### Exercise brief
Would you please repeat the lines in the listing below from the one containing "A3 CABRIOLET" through the final one, exactly as they appear?

### Supplied data
★ ★ ★ ★ ★
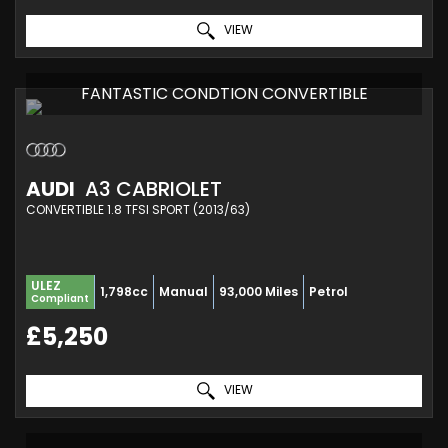
VIEW
FANTASTIC CONDTION CONVERTIBLE
AUDI
A3 CABRIOLET
CONVERTIBLE 1.8 TFSI SPORT (2013/63)
ULEZ
1,798cc
Manual
93,000 Miles
Petrol
Compliant
£5,250
VIEW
★ ★ ★ ★ ★
### Finished task
A3 CABRIOLET
CONVERTIBLE 1.8 TFSI SPORT (2013/63)
ULEZ
1,798cc
Manual
93,000 Miles
Petrol
Compliant
£5,250
VIEW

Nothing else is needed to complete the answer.